Exercise brief
Would you please output, word for word, the span of the listing below that opens on the line containing "Segundo Amílcar Gonçalves" and closes on the line containing "Equipamentos e Infraestruturas."? Include both ends and nothing more.

Supplied records
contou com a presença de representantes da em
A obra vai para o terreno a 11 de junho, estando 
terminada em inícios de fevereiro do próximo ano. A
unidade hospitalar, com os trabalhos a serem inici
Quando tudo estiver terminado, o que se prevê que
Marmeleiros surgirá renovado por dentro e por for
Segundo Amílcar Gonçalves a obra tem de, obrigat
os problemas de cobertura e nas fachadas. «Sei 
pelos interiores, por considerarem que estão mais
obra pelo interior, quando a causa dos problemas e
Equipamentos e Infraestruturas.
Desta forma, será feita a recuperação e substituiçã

Task result
Segundo Amílcar Gonçalves a obra tem de, obrigat
os problemas de cobertura e nas fachadas. «Sei 
pelos interiores, por considerarem que estão mais
obra pelo interior, quando a causa dos problemas e
Equipamentos e Infraestruturas.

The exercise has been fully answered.